-------- Texto apresentado --------

A modernidade de Mário de Andrade

Figura maior do modernismo brasileiro, ícone da Semana da Arte Moderna de 1922, criador de um personagem que parecer andar por aí, o impagável Macunaíma, Mário de Andrade virou instituição nacional. Faltava-lhe, porém, uma biografia. Está feito. O título é vasto como o seu objeto: “Em busca da alma brasileira – biografia de Mário de Andrade” (Estação Brasil). Leva a assinatura do jornalista e romancista Jason Tércio, que já se destacou com “Órfão da tempestade, a vida de Carlinhos de Oliveira”. Nesta entrevista, o biógrafo põe o biografado em cena como um personagem complexo, completo e boêmio.

 

Caderno de Sábado – Por que uma biografia de Mario de Andrade?

-------- Dados para análise --------

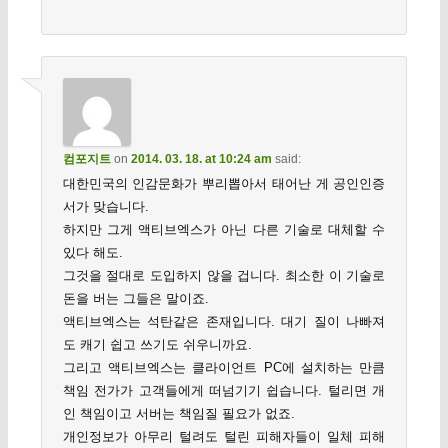
컴포지트
on
2014. 03. 18. at 10:24 am
said:
대한민국의 인감문화가 뿌리뽑아서 태어난 게 공인인증
서가 맞습니다.
하지만 그게 액티브엑스가 아닌 다른 기술로 대체할 수
있다 해도.
그것을 절대로 도입하지 않을 겁니다. 최소한 이 기술로
돈을 버는 그들은 말이죠.
액티브엑스는 석탄같은 존재입니다. 대기 질이 나빠져
도 캐기 쉽고 쓰기도 쉬우니까요.
그리고 액티브엑스는 클라이언트 PC에 설치하는 만큼
책임 전가가 고객들에게 떠넘기기 쉽습니다. 털리면 개
인 책임이고 서버는 책임질 필요가 없죠.
개인정보가 아무리 털려도 털린 피해자들이 일체 피해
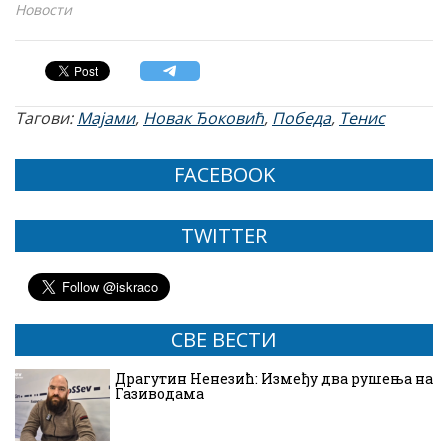
Новости
Тагови:
Мајами
,
Новак Ђоковић
,
Победа
,
Тенис
FACEBOOK
TWITTER
СВЕ ВЕСТИ
Драгутин Ненезић: Између два рушења на
Газиводама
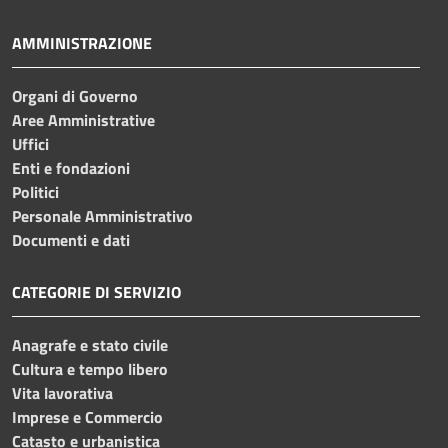
AMMINISTRAZIONE
Organi di Governo
Aree Amministrative
Uffici
Enti e fondazioni
Politici
Personale Amministrativo
Documenti e dati
CATEGORIE DI SERVIZIO
Anagrafe e stato civile
Cultura e tempo libero
Vita lavorativa
Imprese e Commercio
Catasto e urbanistica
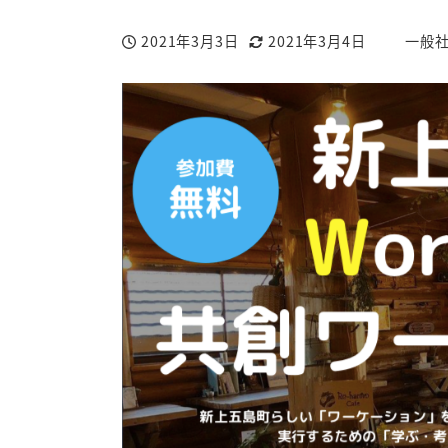
2021年3月3日
2021年3月4日
一般
投稿日
更新日
著
者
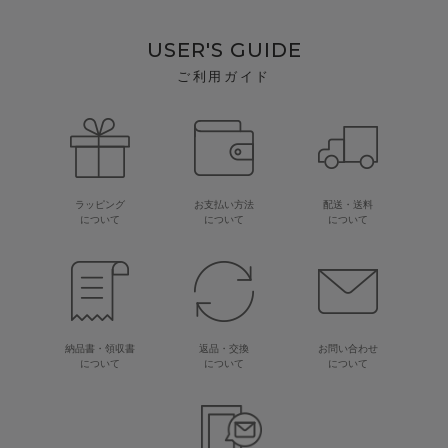
USER'S GUIDE
ご利用ガイド
ラッピング
お支払い方法
配送・送料
について
について
について
納品書・領収書
返品・交換
お問い合わせ
について
について
について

--------

## Detalhes da tarefa
No texto sobre a biografia de Mário de Andrade, quais são todos os adjetivos usados para caracterizar o personagem que o biógrafo põe em cena?

## Solução
complexo, completo e boêmio